简而言之,阐释工具立足于阐释自证的需要,与理论家的自我图式相联结;同时,广泛的阐释自证需建立阐释工具,行之有效的阐释工具能帮助阐释结果获得广泛承认。
四、阐释不公与公共阐释
阐释自证需要言说,也需要依赖阐释工具。既有的语言词汇和阐释工具成为个体阐释自证的必要资源,我们暂且称其为“阐释学资源”。而与此密切相关的一个客观事实是,语言本身是一套历史性的符号系统,人们的自我创造、自我形塑总是需要配合现有的语言系统才能得到有效的表达,和语言内蕴的思维方式、世界观之间存有深切的联结;而阐释工具的建构也仰赖于既往的理论家,他们的自我图式也受到既定的经济阶层、社会身份的影响,其阐释工具中难免夹杂着社会结构的偏好与特权。由此我们可以得到一个论断:阐释学资源分布不均。

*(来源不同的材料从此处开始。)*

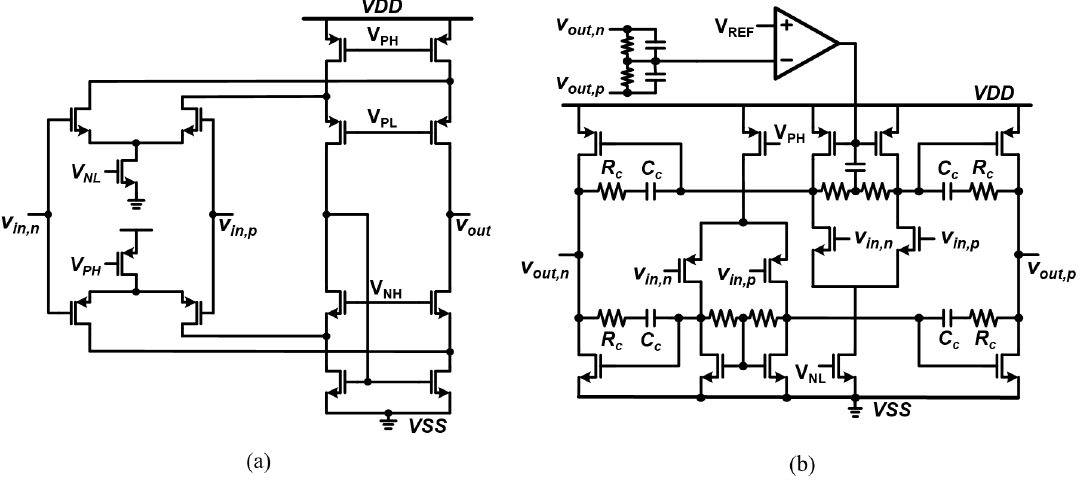
Figure 7. Circuit schematic of ( a ) the first-stage amplifier and ( b ) the second-stage amplifier.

阐释工具会影响阐释结果,阐释结果构成了意义世界的话语,而这些话语、文本、流传物,又是个体形塑自我概念、建立自我认知的重要来源。既有的话语会直接影响个体的自我认知,既有的阐释工具又会间接影响个体的主体建构。因此对于自我概念不稳定、不成熟的个体来说,阐释学资源的不均会导致对自我概念、自我图式的扭曲和压迫,使其无法建立有效而统一的自我认知。而这种扭曲也往往无法通过言语来表达,甚至可能无法觉察。比如弗朗兹·法农在《黑皮肤,白面具》中所揭示的安德列斯人对于自身黑人肤色的自卑,潜意识中对白人的优越地位的认同,完全以白人的价值观来衡量自身。面对这种阐释学资源不均所带来的实际恶果,英国学者米兰达·弗里克(Miranda Fricker)提出了“阐释不公”(Hermeneutical Injustice)这一概念来进行标识,指出如果既有的、共享的阐释工具存在缺陷时,阐释不公就会持续发生。但核心的问题在于,怎么克服这种“阐释不公”?被误关进疯人院的、被认为“患有精神病”的人,如何证明自己是个正常人?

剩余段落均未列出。